EXERCISE GOAL
Print, word for word, the lines of the material running from the line with "слоги, а слоги" up to and including the line with "называемого фонематического слуха, на умение".
** INFORMATION SUPPLIED follows **
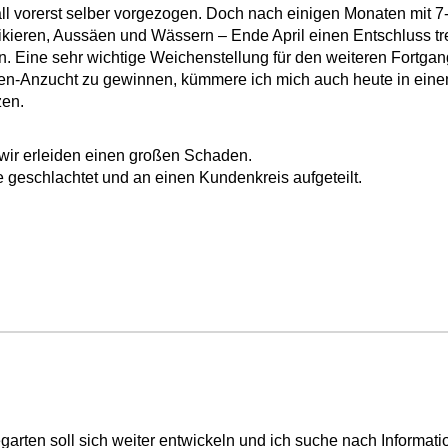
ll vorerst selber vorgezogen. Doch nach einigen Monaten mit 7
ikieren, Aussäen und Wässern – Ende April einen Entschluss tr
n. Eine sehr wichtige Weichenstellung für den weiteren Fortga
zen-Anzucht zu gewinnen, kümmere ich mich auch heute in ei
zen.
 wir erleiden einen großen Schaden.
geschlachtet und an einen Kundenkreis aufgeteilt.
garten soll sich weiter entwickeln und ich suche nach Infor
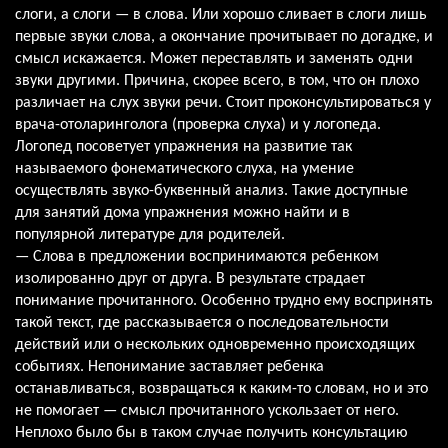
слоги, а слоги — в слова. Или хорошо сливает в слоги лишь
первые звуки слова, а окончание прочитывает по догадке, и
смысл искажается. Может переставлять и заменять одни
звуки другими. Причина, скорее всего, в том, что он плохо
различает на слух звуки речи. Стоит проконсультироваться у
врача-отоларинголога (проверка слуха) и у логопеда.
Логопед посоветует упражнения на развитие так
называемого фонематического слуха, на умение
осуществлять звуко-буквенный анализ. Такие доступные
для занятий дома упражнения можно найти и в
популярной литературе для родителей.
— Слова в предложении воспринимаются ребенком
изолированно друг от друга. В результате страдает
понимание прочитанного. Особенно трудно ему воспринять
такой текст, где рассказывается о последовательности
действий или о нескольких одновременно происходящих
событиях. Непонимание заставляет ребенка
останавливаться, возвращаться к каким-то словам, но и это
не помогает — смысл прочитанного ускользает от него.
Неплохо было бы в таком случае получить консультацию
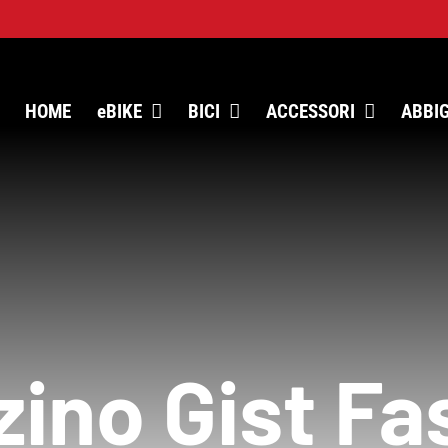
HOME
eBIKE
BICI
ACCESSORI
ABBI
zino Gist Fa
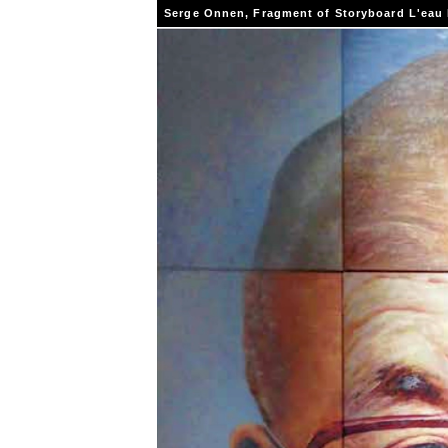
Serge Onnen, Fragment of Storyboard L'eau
** End of INFORMATION SUPPLIED **
** INFORMATION SUPPLIED follows **
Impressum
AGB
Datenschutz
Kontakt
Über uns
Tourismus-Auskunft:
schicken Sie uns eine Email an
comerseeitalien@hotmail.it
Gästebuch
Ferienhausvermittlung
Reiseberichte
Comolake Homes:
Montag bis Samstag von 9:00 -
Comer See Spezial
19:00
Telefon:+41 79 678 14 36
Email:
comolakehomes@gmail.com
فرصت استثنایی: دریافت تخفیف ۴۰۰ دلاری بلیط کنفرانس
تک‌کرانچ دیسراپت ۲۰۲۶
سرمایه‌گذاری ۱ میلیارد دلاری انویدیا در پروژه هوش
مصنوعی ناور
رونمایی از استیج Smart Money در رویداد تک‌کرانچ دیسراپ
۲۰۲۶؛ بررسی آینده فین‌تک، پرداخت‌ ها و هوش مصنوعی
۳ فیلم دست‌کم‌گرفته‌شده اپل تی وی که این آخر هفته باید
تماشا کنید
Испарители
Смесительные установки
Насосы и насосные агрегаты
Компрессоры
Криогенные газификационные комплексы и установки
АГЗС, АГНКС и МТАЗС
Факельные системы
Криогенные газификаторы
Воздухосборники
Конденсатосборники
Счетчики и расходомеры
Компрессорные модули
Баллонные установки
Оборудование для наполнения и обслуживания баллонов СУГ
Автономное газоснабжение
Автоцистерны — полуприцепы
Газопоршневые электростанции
** End of INFORMATION SUPPLIED **
ANSWER SECTION
слоги, а слоги — в слова. Или хорошо сливает в слоги лишь
первые звуки слова, а окончание прочитывает по догадке, и
смысл искажается. Может переставлять и заменять одни
звуки другими. Причина, скорее всего, в том, что он плохо
различает на слух звуки речи. Стоит проконсультироваться у
врача-отоларинголога (проверка слуха) и у логопеда.
Логопед посоветует упражнения на развитие так
называемого фонематического слуха, на умение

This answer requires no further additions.